Tuesday, 15 February 2011

Bite 60: Shigeyuki Kihara - My Samoan Girl, 2004-5

My Samoan Girl, 2004-5

In a similar vein to the Fa'afafine work, My Samoan Girl also utilises a mimicry of traditional studio portraiture of the late 19th century. 

Colonial portraiture came in many forms but one ongoing theme in the representation of the exotic female was one of ownership. As the historian Anne Maxwell points out “[s]uch images endowed indigenous peoples with the romantic characteristics associated with renewal, while portraying them as children in need of tutelage and protection.” This ‘Samoan girl’ then is presented just as Kihara’s ancestors would have been: objectified, sexual, passive, obedient, in need of direction and protection and thus ownership. 

The way that her arms are held up makes it clear that she is being asked to do this by the photographer.
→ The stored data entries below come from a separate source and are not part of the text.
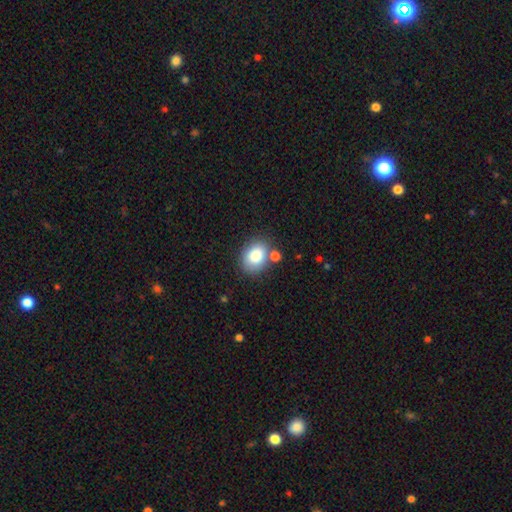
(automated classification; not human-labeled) Smooth or featured? Predicted: smooth (p=0.83). How rounded? Predicted: in between (p=0.57). Merging? Predicted: none (p=0.68).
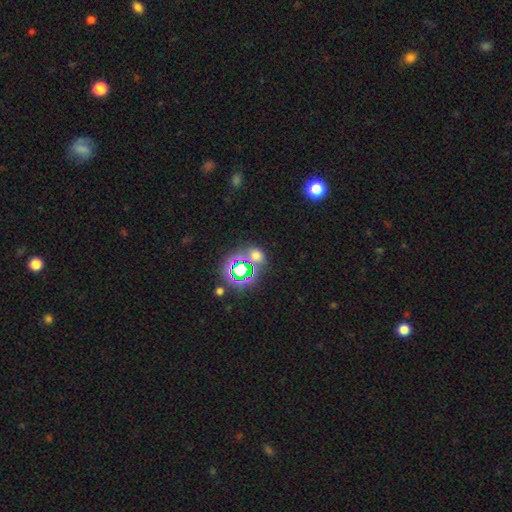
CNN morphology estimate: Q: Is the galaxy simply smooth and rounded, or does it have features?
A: smooth — 48%.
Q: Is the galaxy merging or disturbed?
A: none — 65%.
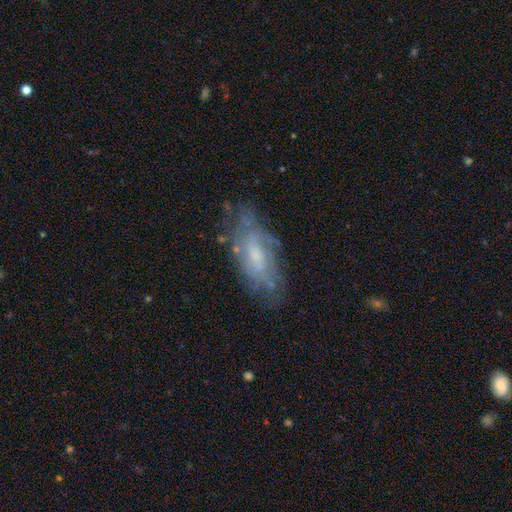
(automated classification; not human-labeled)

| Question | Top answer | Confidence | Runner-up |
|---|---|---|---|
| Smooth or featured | featured or disk | 66% | smooth (26%) |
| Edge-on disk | no | 87% | yes (13%) |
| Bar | no | 52% | weak (40%) |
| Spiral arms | yes | 75% | no (25%) |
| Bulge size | small | 43% | moderate (38%) |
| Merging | none | 65% | minor disturbance (23%) |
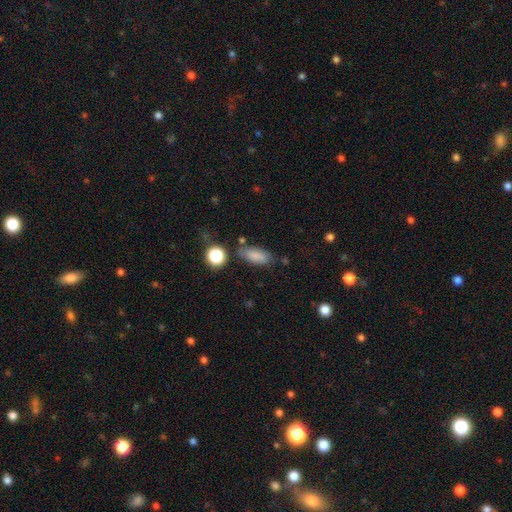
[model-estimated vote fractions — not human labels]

Her comfort is not taken into consideration and her identity is not what is being photographed. She is merely an exotic artefact holding another exotic artefact. The surrounding plants heighten the feeling of the exotic expected in such images. “That mainstream culture has periodically expressed desire for subaltern art has never obligated anyone to deal with subaltern peoples as human beings, compatriots, or artists. That is, perhaps, until now,” writes post-colonial theorist Coco Fusco. 

The colonial assumes her need for ownership. But for now her image will do; for is not photography another form of ownership? – a simulation of possession – a way to have your ‘Samoan girl’ in your pocket for whenever needed. In contrast to her stance in the triptych, in My Samoan Girl Kihara portrays a girl vulnerable and passive; looking slightly off to the left one imagines that she is picturing her island paradise, or perhaps her long-lost colonial lover.

Sources:
A. Maxwell, Colonial Photography and Exhibition (Leicester: Leicester University, 2000), 165.
C. Fusco, English is Broken Here (New York: New Press, 1995), 28.